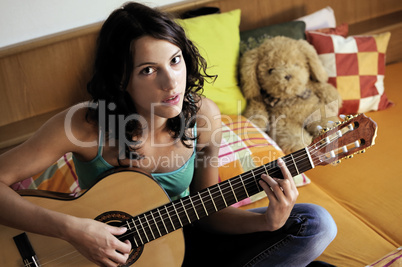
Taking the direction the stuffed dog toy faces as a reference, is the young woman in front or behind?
in front

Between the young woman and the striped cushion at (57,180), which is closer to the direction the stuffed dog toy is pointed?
the young woman

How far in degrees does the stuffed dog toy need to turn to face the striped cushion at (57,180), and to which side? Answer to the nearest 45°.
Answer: approximately 45° to its right

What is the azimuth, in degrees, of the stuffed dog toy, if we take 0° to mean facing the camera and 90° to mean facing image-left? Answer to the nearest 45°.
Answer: approximately 0°
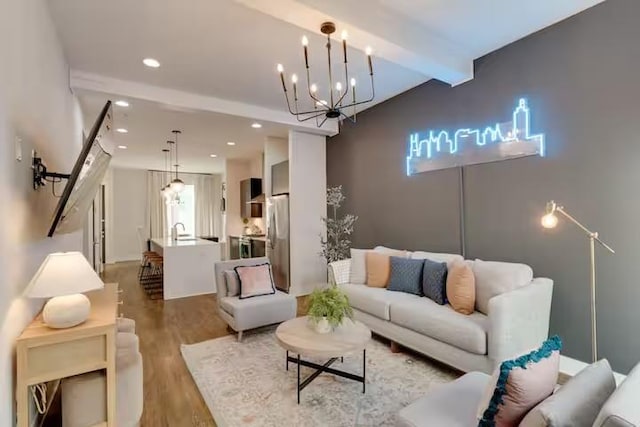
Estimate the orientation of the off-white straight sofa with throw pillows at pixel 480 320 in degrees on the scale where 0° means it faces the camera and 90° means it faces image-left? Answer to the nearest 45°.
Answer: approximately 45°

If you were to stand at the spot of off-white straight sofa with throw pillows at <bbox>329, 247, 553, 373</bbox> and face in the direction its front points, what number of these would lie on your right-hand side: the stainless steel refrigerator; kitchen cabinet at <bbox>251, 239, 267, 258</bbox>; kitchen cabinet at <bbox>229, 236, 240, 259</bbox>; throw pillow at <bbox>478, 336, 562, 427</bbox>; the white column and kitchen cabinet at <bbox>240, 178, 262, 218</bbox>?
5

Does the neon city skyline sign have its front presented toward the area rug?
yes

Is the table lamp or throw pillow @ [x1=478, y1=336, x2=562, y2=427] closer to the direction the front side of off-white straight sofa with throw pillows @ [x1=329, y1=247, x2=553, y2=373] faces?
the table lamp

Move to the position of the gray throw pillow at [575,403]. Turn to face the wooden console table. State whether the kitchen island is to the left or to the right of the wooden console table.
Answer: right

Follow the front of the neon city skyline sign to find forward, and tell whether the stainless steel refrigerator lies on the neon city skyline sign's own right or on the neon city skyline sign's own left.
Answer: on the neon city skyline sign's own right

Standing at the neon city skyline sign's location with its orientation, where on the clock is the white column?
The white column is roughly at 2 o'clock from the neon city skyline sign.

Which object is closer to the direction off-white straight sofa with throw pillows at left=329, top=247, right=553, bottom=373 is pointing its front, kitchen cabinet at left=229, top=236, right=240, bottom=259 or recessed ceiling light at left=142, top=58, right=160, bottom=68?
the recessed ceiling light

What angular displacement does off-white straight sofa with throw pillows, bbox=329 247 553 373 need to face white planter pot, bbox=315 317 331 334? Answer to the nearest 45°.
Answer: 0° — it already faces it

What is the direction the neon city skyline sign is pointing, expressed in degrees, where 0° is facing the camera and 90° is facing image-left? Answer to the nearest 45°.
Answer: approximately 45°
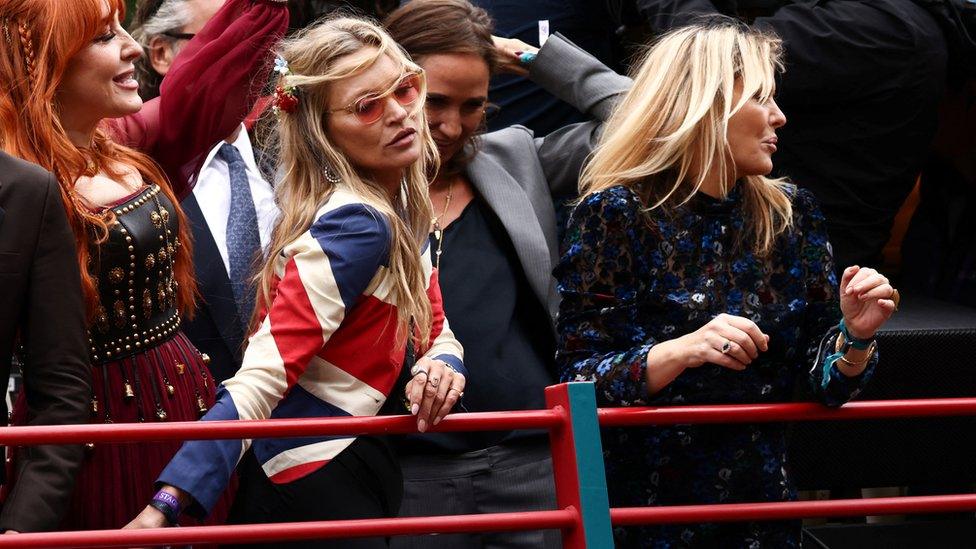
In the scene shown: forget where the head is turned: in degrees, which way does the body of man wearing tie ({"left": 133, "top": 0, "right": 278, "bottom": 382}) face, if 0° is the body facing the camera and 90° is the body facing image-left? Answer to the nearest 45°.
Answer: approximately 315°

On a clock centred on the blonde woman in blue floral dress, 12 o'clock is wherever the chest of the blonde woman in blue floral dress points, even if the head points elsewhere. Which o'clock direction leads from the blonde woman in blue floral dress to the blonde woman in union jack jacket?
The blonde woman in union jack jacket is roughly at 4 o'clock from the blonde woman in blue floral dress.

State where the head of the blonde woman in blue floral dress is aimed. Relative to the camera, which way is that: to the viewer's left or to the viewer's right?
to the viewer's right

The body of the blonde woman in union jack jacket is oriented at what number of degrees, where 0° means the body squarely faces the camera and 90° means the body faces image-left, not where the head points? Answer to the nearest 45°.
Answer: approximately 315°

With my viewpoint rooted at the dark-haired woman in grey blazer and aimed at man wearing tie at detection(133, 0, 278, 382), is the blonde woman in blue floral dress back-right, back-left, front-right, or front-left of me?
back-left

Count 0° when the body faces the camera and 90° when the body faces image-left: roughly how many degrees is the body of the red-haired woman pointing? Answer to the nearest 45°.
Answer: approximately 315°

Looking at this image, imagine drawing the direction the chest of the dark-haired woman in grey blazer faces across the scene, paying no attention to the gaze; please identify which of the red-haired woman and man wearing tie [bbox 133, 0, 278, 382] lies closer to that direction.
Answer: the red-haired woman

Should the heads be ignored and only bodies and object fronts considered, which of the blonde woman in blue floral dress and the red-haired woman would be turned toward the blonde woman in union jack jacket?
the red-haired woman
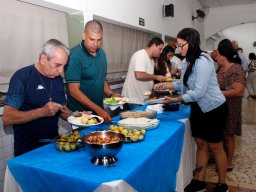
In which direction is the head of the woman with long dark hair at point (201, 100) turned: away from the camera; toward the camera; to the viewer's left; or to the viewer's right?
to the viewer's left

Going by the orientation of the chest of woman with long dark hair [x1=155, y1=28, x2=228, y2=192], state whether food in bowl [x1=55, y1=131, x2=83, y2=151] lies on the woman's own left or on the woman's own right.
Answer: on the woman's own left

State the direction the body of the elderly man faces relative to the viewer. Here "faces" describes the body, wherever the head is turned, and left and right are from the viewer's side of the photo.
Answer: facing the viewer and to the right of the viewer

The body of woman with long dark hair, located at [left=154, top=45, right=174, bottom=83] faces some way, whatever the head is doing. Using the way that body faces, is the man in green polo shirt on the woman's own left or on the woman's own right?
on the woman's own right

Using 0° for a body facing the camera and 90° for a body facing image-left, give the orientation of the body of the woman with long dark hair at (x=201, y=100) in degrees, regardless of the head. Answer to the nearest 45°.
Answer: approximately 90°

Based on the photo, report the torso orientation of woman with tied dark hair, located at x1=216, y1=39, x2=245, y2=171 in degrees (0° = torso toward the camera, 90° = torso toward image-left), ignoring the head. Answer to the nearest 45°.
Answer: approximately 90°

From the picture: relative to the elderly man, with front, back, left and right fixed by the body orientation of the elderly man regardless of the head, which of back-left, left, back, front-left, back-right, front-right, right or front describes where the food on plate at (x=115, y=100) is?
left

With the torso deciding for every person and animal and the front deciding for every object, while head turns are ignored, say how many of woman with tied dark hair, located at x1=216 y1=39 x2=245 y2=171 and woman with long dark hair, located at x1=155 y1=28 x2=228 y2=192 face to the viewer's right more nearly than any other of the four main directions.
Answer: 0

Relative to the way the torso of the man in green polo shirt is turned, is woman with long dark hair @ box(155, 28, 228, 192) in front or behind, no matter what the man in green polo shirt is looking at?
in front

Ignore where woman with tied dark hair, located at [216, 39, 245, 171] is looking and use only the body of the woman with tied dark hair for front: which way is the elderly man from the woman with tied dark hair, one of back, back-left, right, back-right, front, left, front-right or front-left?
front-left

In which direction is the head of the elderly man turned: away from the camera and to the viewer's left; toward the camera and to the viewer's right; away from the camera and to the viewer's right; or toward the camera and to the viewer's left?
toward the camera and to the viewer's right
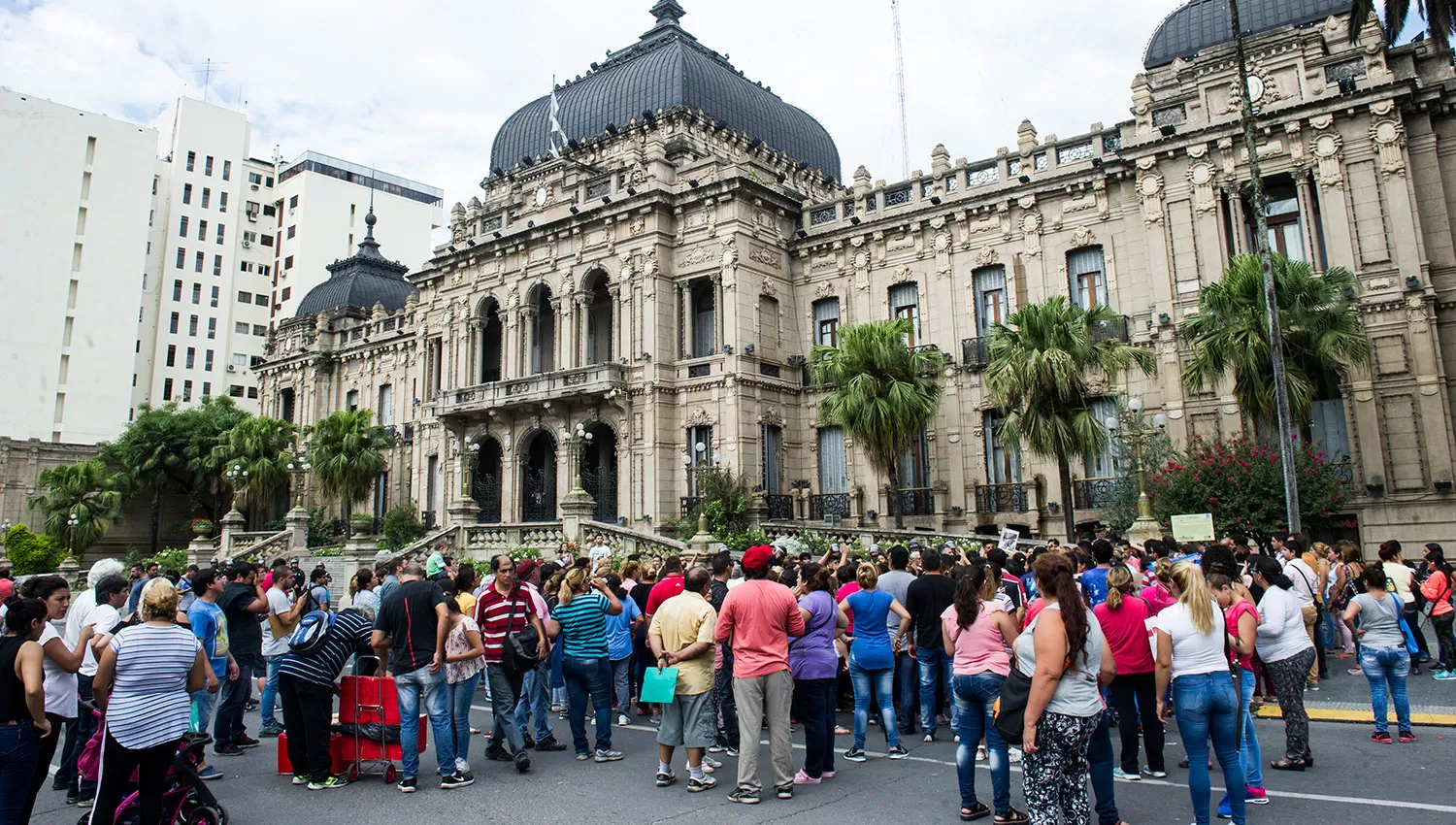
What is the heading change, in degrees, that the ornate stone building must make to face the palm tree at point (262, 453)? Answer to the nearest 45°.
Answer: approximately 45° to its right

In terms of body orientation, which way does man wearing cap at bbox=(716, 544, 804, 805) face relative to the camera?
away from the camera

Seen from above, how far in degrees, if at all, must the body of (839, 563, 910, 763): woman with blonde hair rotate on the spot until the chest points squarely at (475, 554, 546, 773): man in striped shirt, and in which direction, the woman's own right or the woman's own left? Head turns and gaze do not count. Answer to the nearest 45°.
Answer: approximately 90° to the woman's own left

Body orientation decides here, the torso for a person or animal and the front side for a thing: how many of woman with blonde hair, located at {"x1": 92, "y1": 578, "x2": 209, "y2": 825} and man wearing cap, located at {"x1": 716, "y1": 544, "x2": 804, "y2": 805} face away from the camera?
2

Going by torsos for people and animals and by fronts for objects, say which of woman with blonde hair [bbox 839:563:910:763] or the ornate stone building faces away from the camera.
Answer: the woman with blonde hair

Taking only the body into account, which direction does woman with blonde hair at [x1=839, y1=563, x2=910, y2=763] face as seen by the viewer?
away from the camera

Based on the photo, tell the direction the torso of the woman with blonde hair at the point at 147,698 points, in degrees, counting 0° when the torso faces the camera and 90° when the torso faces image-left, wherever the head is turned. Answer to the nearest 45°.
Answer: approximately 180°

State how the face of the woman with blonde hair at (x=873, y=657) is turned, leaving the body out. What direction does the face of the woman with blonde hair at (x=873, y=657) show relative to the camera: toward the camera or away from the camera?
away from the camera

**Brief**
Rewrite the records, from the line containing "Seen from above, how" through the end of the records, as a two-column CSV with the header columns input and output. Give one row per record with its text in input and its answer in output, put each field in double quotes, and replace any line breaks with spaces.

**Response to this exercise**
input,output
"Seen from above, how far in degrees, if at all, must the body of (839, 563, 910, 763): woman with blonde hair rotate on the spot until the chest points squarely at (475, 554, 546, 773): man in striped shirt, and in which direction, the woman's own right or the woman's own left? Head turns and gaze do not count. Answer to the nearest 45°. Answer:","approximately 90° to the woman's own left"
"Body orientation decides here, the torso for a person or animal and the front side for a thing: how many of woman with blonde hair, located at {""x1"": 92, ""y1"": 578, ""x2"": 209, ""y2"": 825} and man wearing cap, located at {""x1"": 716, ""y1"": 544, ""x2"": 804, ""y2"": 805} face away from the camera?","2"
"Going by torsos for people and animals and by fronts for objects, say which of woman with blonde hair [bbox 839:563:910:763] or the ornate stone building faces away from the camera. Answer:","the woman with blonde hair"
"Taking only the body into account, which direction does woman with blonde hair at [x1=839, y1=563, x2=910, y2=763] face as seen by the viewer?","away from the camera"
"Based on the photo, tell the direction the torso of the woman with blonde hair at the point at 147,698 points, in degrees, counting 0° when the torso faces the camera and 90° when the torso faces image-left, wherever the head is turned. Answer to the nearest 45°. Answer:","approximately 180°"
"State how the face of the woman with blonde hair at (x=873, y=657) is turned, leaving the body out. What direction does the face of the woman with blonde hair at (x=873, y=657) show relative to the camera: toward the camera or away from the camera?","away from the camera"